• _TASK TO CARRY OUT_: Apart from the images, the entire listing below must be restated word for word.
------------
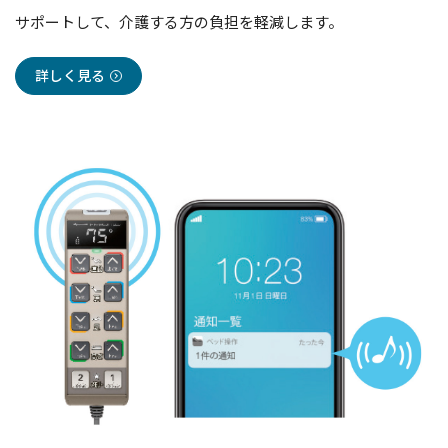
サポートして、介護する方の負担を軽減します。
詳しく見る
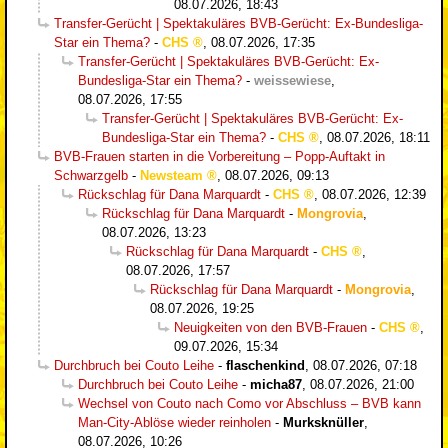
08.07.2026, 18:43
Transfer-Gerücht | Spektakuläres BVB-Gerücht: Ex-Bundesliga-
Star ein Thema?
-
CHS
,
08.07.2026, 17:35
Transfer-Gerücht | Spektakuläres BVB-Gerücht: Ex-
Bundesliga-Star ein Thema?
-
weissewiese
,
08.07.2026, 17:55
Transfer-Gerücht | Spektakuläres BVB-Gerücht: Ex-
Bundesliga-Star ein Thema?
-
CHS
,
08.07.2026, 18:11
BVB-Frauen starten in die Vorbereitung – Popp-Auftakt in
Schwarzgelb
-
Newsteam
,
08.07.2026, 09:13
Rückschlag für Dana Marquardt
-
CHS
,
08.07.2026, 12:39
Rückschlag für Dana Marquardt
-
Mongrovia
,
08.07.2026, 13:23
Rückschlag für Dana Marquardt
-
CHS
,
08.07.2026, 17:57
Rückschlag für Dana Marquardt
-
Mongrovia
,
08.07.2026, 19:25
Neuigkeiten von den BVB-Frauen
-
CHS
,
09.07.2026, 15:34
Durchbruch bei Couto Leihe
-
flaschenkind
,
08.07.2026, 07:18
Durchbruch bei Couto Leihe
-
micha87
,
08.07.2026, 21:00
Wechsel von Couto nach Como vor Abschluss – BVB kann
Man-City-Ablöse wieder reinholen
-
Murksknüller
,
08.07.2026, 10:26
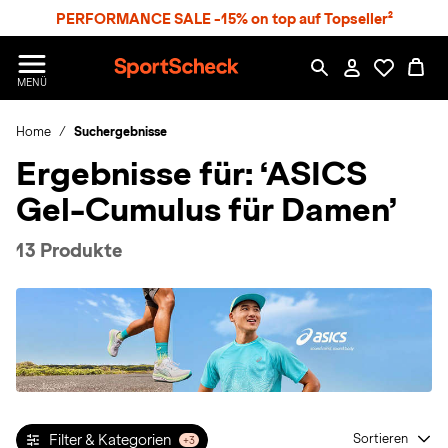
S
PERFORMANCE SALE -15% on top auf Topseller²
p
r
n
S
MENÜ
g
p
e
o
z
Home
Suchergebnisse
r
u
t
Ergebnisse für:
‘ASICS
m
S
H
c
Gel-Cumulus für Damen’
a
h
u
e
p
c
13 Produkte
t
k
n
h
a
t
Filter & Kategorien
Sortieren
+3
------------
• _ANSWER BELOW_:
サポートして、介護する方の負担を軽減します。
詳しく見る
08.07.2026, 18:43
Transfer-Gerücht | Spektakuläres BVB-Gerücht: Ex-Bundesliga-
Star ein Thema?
-
CHS
,
08.07.2026, 17:35
Transfer-Gerücht | Spektakuläres BVB-Gerücht: Ex-
Bundesliga-Star ein Thema?
-
weissewiese
,
08.07.2026, 17:55
Transfer-Gerücht | Spektakuläres BVB-Gerücht: Ex-
Bundesliga-Star ein Thema?
-
CHS
,
08.07.2026, 18:11
BVB-Frauen starten in die Vorbereitung – Popp-Auftakt in
Schwarzgelb
-
Newsteam
,
08.07.2026, 09:13
Rückschlag für Dana Marquardt
-
CHS
,
08.07.2026, 12:39
Rückschlag für Dana Marquardt
-
Mongrovia
,
08.07.2026, 13:23
Rückschlag für Dana Marquardt
-
CHS
,
08.07.2026, 17:57
Rückschlag für Dana Marquardt
-
Mongrovia
,
08.07.2026, 19:25
Neuigkeiten von den BVB-Frauen
-
CHS
,
09.07.2026, 15:34
Durchbruch bei Couto Leihe
-
flaschenkind
,
08.07.2026, 07:18
Durchbruch bei Couto Leihe
-
micha87
,
08.07.2026, 21:00
Wechsel von Couto nach Como vor Abschluss – BVB kann
Man-City-Ablöse wieder reinholen
-
Murksknüller
,
08.07.2026, 10:26
S
PERFORMANCE SALE -15% on top auf Topseller²
p
r
n
S
MENÜ
g
p
e
o
z
Home
Suchergebnisse
r
u
t
Ergebnisse für:
‘ASICS
m
S
H
c
Gel-Cumulus für Damen’
a
h
u
e
p
c
13 Produkte
t
k
n
h
a
t
Filter & Kategorien
Sortieren
+3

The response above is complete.